Two fish - the Atlantic sturgeon and the river herring - have been invoked to threaten the relicensing of a nuclear power plant in Plymouth, Massachusetts.
The Pilgrim Nuclear Power Station, the only operating commercial nuclear power plant in Massachusetts, is a 688 MW boiling water nuclear reactor owned by Entergy. Originally commissioned in 1972 by utility Boston Edison, its original license had the maximum 40-year term allowed under the Atomic Energy Act. That license is due to expire on June 8, 2012.
Entergy applied to the Nuclear Regulatory Commission for a license renewal, seeking the 20 year term allowed for relicensing. That case remains pending. Stakeholders have raised a number of concerns about the plant's relicensing. For example, Pilgrim Station is built around a General Electric Mark I reactor, the same type and design as used in the ill-fated Fukushima I Nuclear Power Plant; like Fukushima, the Plymouth plant is located on the coast. While the Pilgrim plant was designed to handle anticipated natural disasters, some believe the U.S. nuclear industry should be reevaluated in light of the Fukushima incident.

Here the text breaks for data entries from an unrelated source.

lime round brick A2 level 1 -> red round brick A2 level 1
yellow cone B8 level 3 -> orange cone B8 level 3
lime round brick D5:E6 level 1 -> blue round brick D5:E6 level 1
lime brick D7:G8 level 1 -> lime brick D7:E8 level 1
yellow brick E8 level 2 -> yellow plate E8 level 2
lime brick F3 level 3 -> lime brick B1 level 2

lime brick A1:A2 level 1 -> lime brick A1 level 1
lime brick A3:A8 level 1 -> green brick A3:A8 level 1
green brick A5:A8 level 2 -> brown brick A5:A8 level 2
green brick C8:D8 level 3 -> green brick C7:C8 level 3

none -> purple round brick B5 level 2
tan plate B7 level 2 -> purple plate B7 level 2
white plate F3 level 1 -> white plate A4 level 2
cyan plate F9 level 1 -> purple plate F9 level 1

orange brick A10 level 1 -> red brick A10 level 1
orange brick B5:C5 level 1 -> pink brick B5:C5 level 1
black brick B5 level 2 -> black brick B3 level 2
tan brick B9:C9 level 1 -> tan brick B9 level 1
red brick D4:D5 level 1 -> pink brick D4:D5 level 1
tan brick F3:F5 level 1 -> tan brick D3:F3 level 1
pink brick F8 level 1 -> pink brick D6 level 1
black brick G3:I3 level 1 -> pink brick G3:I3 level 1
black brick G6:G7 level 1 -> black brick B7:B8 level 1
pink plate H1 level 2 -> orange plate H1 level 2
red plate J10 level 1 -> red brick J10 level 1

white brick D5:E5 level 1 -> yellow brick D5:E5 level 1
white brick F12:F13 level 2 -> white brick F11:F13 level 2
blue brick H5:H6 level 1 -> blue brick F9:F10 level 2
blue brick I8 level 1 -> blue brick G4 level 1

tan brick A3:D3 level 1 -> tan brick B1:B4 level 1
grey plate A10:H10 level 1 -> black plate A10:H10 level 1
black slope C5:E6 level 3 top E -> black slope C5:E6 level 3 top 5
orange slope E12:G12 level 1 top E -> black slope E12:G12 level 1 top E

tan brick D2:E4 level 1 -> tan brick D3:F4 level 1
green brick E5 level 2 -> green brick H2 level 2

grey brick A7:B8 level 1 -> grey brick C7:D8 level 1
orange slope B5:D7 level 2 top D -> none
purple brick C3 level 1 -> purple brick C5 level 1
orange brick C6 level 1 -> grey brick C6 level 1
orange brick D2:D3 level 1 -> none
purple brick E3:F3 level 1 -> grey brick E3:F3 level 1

Now, U.S. Congressman Ed Markey of Massachusetts has sent a letter to NRC Chairman Gregory Jaczko requesting that the NRC not re-license Pilgrim Station "until all legal requirements stipulated by the Endangered Species Act (ESA) have been met." Specifically, Congressman Markey notes that two threatened fish species - the Atlantic sturgeon and the river herring - inhabit the waters near the plant but were not considered in a key assessment of threatened or endangered species likely to be affected by relicensure. His letter also notes that the National Marine Fisheries Service has not yet issued a written biological opinion proposing a plan to protect threatened or endangered species, nor has the NMFS issued a written concurrence with the NRC's biological opinion.
These species were known to live in the area in 2007 when the NRC wrote its biological assessment, but were not designated as threatened at that time. NMFS designated the Gulf of Maine distinct population segment of Atlantic Sturgeon as threatened in February 2012, and two species of river herring are currently candidates for listing.
Based on these newly designated statuses, Congressman Markey asked NRC not to re-license the Pilgrim project until after the development of a new biological assessment to include the sturgeon and herring, along with any conditions needed to protect those species.